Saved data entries
# # # #

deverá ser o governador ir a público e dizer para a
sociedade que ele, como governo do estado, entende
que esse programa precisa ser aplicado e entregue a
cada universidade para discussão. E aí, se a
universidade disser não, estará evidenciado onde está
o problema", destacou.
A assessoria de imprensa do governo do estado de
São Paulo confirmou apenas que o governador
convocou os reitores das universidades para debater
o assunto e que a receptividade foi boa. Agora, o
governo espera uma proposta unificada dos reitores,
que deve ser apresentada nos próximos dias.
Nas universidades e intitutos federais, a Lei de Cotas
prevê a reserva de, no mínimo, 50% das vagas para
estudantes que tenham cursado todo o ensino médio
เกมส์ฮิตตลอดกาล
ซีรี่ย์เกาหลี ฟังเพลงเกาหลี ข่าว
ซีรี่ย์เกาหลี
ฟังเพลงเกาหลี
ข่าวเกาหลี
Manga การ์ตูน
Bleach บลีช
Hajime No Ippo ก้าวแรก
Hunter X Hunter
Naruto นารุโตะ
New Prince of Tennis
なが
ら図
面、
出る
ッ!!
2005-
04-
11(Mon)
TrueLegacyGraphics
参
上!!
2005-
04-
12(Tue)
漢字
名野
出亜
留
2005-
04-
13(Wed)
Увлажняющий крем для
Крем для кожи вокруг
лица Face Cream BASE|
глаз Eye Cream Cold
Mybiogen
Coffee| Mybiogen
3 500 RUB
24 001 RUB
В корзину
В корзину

# # # #

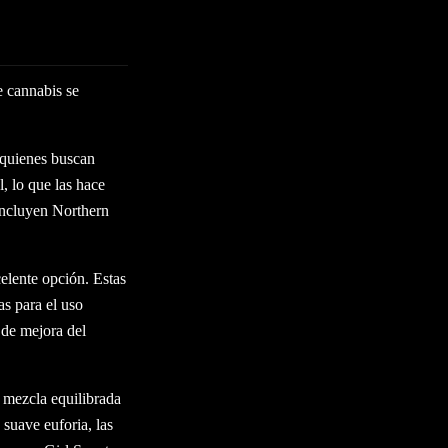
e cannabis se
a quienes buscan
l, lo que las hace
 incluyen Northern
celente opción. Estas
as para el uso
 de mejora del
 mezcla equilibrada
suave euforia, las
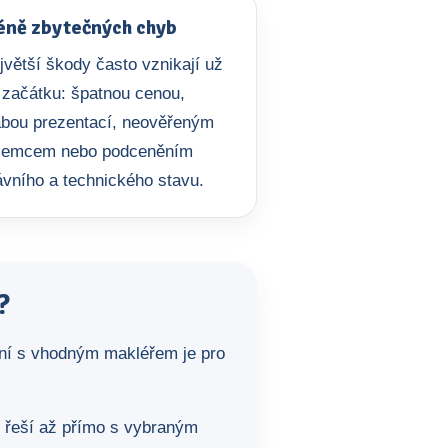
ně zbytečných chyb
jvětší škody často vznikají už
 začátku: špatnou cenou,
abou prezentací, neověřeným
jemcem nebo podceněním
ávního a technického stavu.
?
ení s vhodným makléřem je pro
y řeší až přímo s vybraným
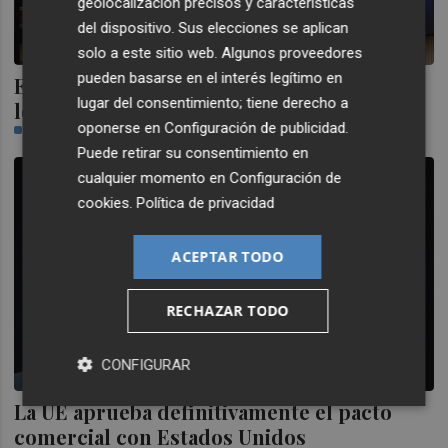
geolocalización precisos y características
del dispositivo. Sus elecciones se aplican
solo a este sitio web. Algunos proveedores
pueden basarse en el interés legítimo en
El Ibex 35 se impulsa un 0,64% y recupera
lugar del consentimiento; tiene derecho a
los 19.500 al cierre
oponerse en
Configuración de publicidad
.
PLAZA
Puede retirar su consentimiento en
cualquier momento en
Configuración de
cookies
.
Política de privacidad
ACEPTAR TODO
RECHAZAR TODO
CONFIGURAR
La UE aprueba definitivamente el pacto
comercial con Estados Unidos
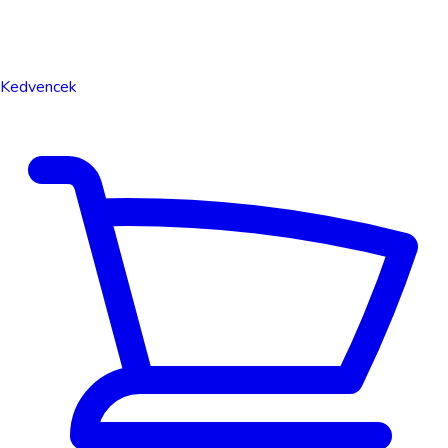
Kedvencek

# # # #

### Requirement
Locate each line in the items above that contains the word "consentimiento", and copy those lines out in full.

### Answer section
lugar del consentimiento; tiene derecho a
Puede retirar su consentimiento en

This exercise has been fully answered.